Thanks to market pressure and resistance within the AKP, which had been unhappy with the previous policy approach, “there has definitely been a reset,” Kelly says, “as well as better communication by the CBRT.”
But given Erdoan’s track record of interfering in economic policymaking, Douglas Winslow, a director of Fitch Ratings’ sovereigns team, says it will take time to rebuild credibility, not to mention the CBRT’s battered reserves. “The CBRT has limited independence,” he says, “and the combination of the government’s current targets for GDP growth (5% in 2022-2023), inflation (4.9% by 2023) and the current account (in balance by 2023) lacks credibility. How policymakers will resolve the trade-offs over time between boosting economic growth and reducing external and domestic imbalances remains unclear.”

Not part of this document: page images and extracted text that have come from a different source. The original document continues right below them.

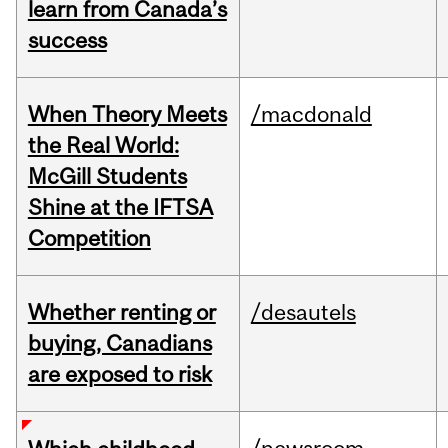
learn from Canada’s
success
When Theory Meets
/macdonald
the Real World:
McGill Students
Shine at the IFTSA
Competition
Whether renting or
/desautels
buying, Canadians
are exposed to risk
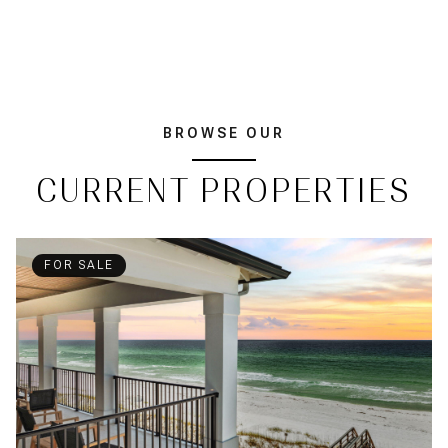
BROWSE OUR
CURRENT PROPERTIES
FOR SALE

The impact of Covid-19 and concerns about the domestic policy environment triggered a plunge in FDI and portfolio inflows for much of last year, the former dropping to an unprecedentedly low 0.55% of GDP, while the first 11 months witnessed portfolio outflows of $10.6 billion. The proportion of nonresident investment in lira government bonds fell to 3.5% in October against 10.5% at the beginning of 2019 before picking up again to 5.5%.
“Ensuring macro stability is key to encouraging capital inflows, including FDI,” Winslow argues.
Ankara faces pressure to improve the business environment, in particular. The latest World Bank Governance indices, including such factors as the rule of law, control of corruption and government effectiveness, show a marked decline for Turkey. The latest Transparency International Corruption Perceptions Index ranks Turkey 86 out of 180 countries, citing, among other things, Ankara’s ongoing crackdown on NGOs and poor transparency in the granting of state tenders.
On the plus side, the government has been streamlining Turkey’s famously onerous bureaucracy. The World Bank’s latest Doing Business Survey puts Turkey at 33 out of 190 countries, compared to 69 in 2017, and commends the government for improving, among other things, its tax-payment and construction-registration procedures. Ankara has said it wants to reach the Top 20 by 2023.
One of Ankara’s first priorities, assuming it can maintain policy stability, must be boosting FDI and stabilizing net capital inflows to help bolster reserves, close observers say. “I’m generally optimistic about 2021,” says the EBRD’s Kelly. “There have been strong capital inflows since last November. And although as ever, Turkey remains vulnerable to external events, investors and the money markets are less nervous than they were because of the new policy stance.”
Fitch, which revised the outlook on its BB- rating from stable to negative last August, also seems cautiously optimistic. Winslow forecasts real interest rates of 2.5% by the end of this year, close to where they are now, at 2%. “Beyond the near term,” he says, “there is concern about the durability of policy settings. We’ll be looking very closely for any signs they might be changing.”